The Emerson String Quartet came to mind more than once during the performance by the Modigliani Quartet at Meany Theater Tuesday night. It was not just that the ten-year-old French group of four close friends began as a quartet right after school (maybe in school), nor that within a year of forming it began to win prestigious prizes. It was the musicianship, the close communication that seemed effortless, the fresh outlook and thoughtful interpretation, and the undeniable topflight quality of performance that made the connection.
At the UW International Chamber Music Series Tuesday, the Modigliani began with the last quartet, “No. 3 in E-Flat Major,” by Juan Crisostomo Arriaga, an immensely gifted younger Spanish contemporary of Schubert who died at 19. Not at all a lightweight composition, Arriaga’s work fits into the pantheon of the late Haydn Quartets and of Mozart. The second movement owes something to Vivaldi’s Four Seasons, with its birdsong imitations in the first and second violins and a splendid storm created with tremolos and eerie lulls.
The Modigliani played much in the style of the time: clean, with emotions and energy inside an elegant frame. As a group, the musicians are spare with their vibrato, using a little for expression but often none. Only cellist Francois Kieffer used it continually thought the program.
The last Beethoven Quartet, “No. 16 in F Major,” composed two years later than the Arriaga, is clearly more forward looking, but at the same time, Beethoven here created almost a distillation of his musical ideas, so it is sparer, more concentrated than some of his earlier works. Although in F Major, its extraordinary third movement, profound and unhurried most of the time, was not joyful in the Modigliani’s hands, while the last moody movement, with its repeated emphatic chords, gave the feeling of Fate knocking on the door. It was a riveting performance, but not more so than the Debussy which followed.

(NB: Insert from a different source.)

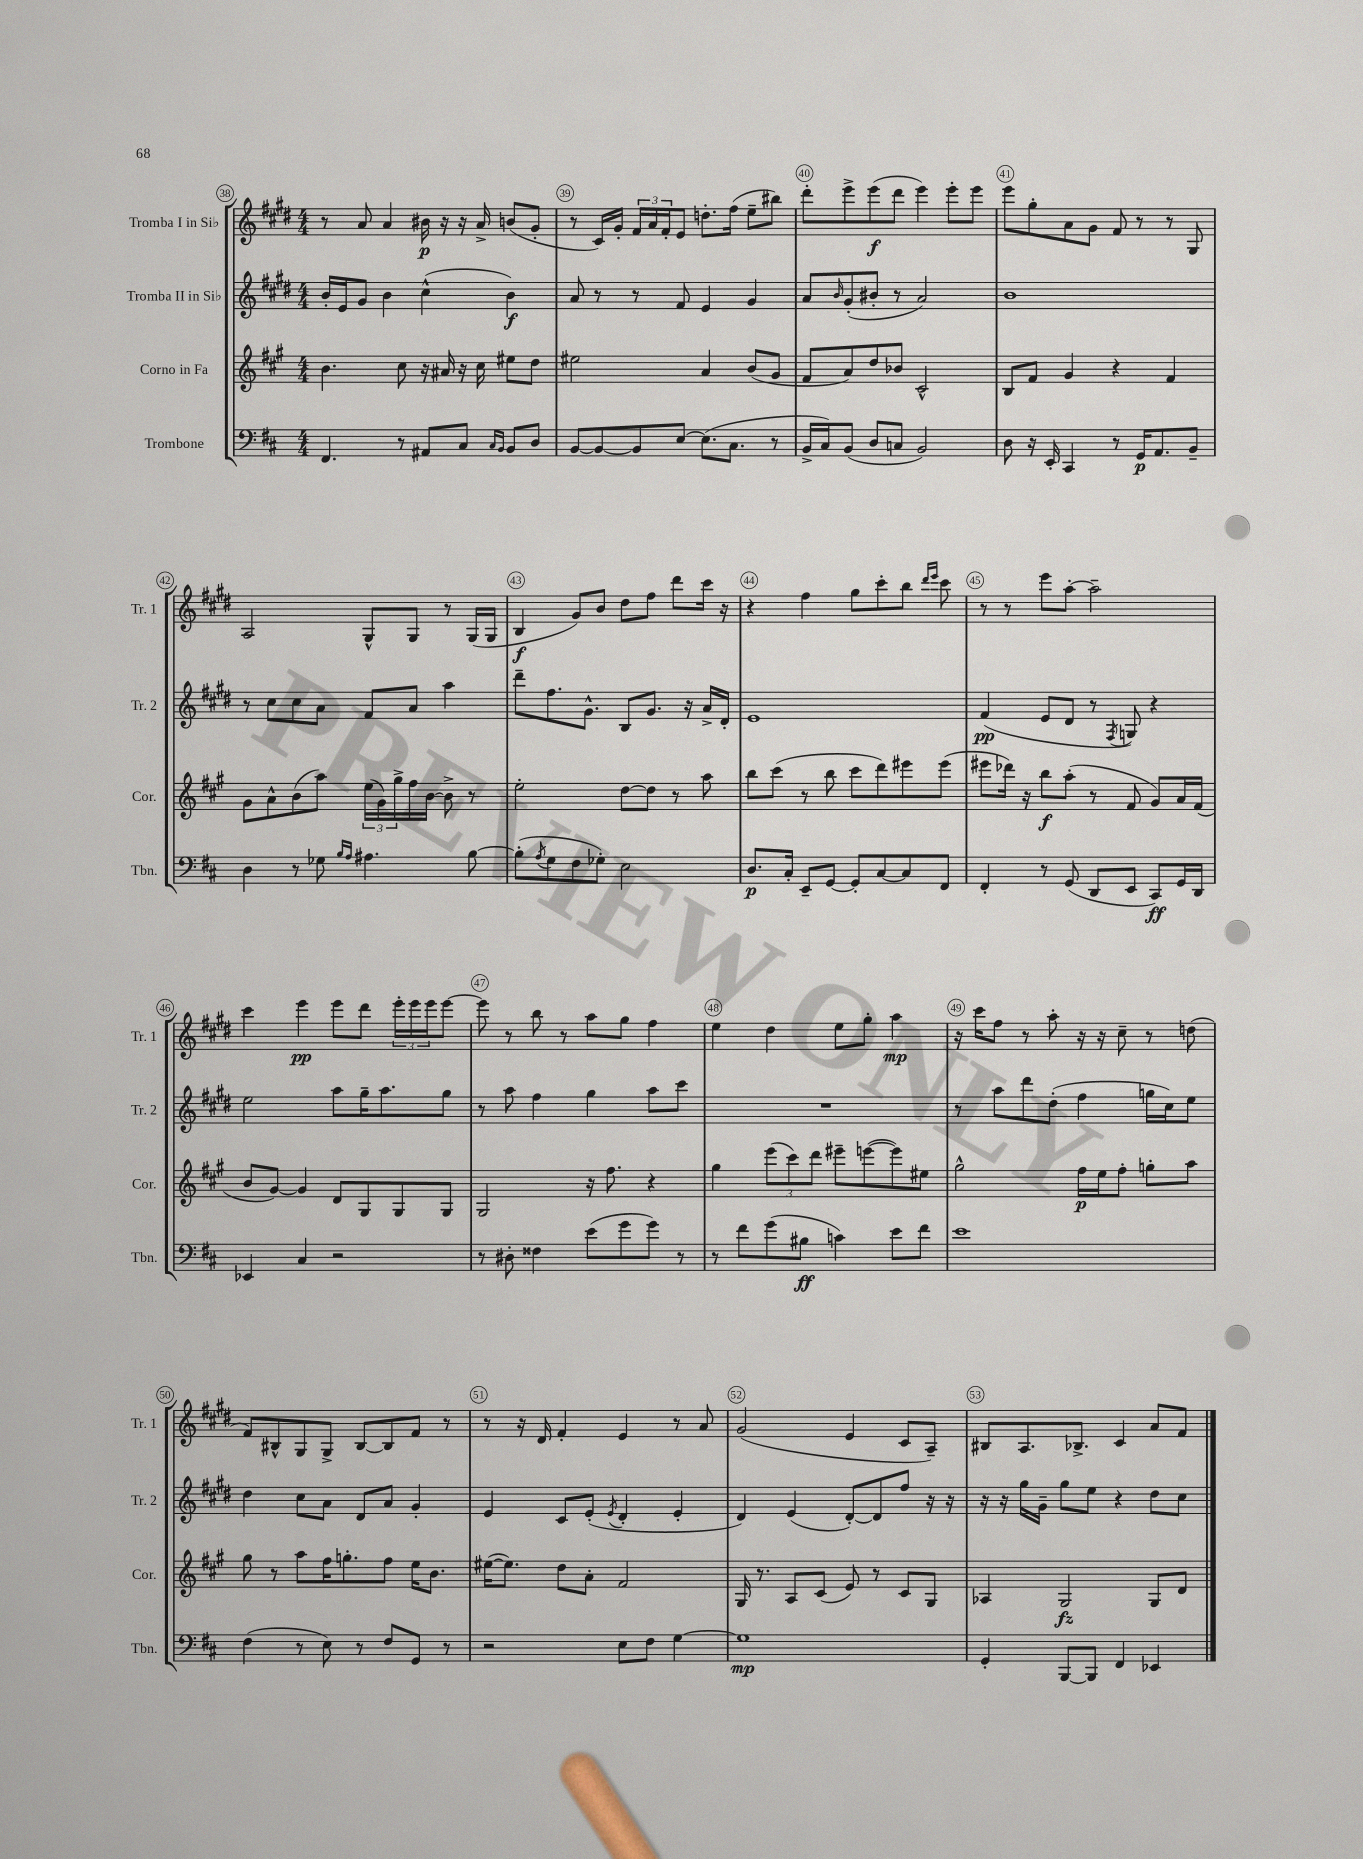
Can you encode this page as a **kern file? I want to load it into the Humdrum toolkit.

The four are playing superb instruments, from a Mariani viola of 1660 with a deep velvety sound to a Goffriller cello from 1706, and violins by Gagliano (1734) and Guadagnini (1780). The musicians have found out how to draw the most responsive sound from them, beautiful, rich and warm, with attack and emphasis where the music demands it, but with no forcing, dragging or pushing to its creation.
They used more vibrato but, again, more as an ornament than as a continual style in Debussy’s only quartet, in G Minor. Where the music required it they merged their voices, while at other times sounding distinct and individual, as though having a conversation, whether in the many plucked-string sections or the muted third movement. The music sounded fresh minted, fresh washed, with its colors glowing.
It was not a capacity audience for this astonishingly gifted quartet, but the listeners at Meany were as quiet as one ever hears them until the end, when they brought the quartet back for two encores — the first a minuet with two trios, Schubert’s D 89, again elegant and sprightly; the second a complete change of pace, a Shostakovich polka which left everybody laughing.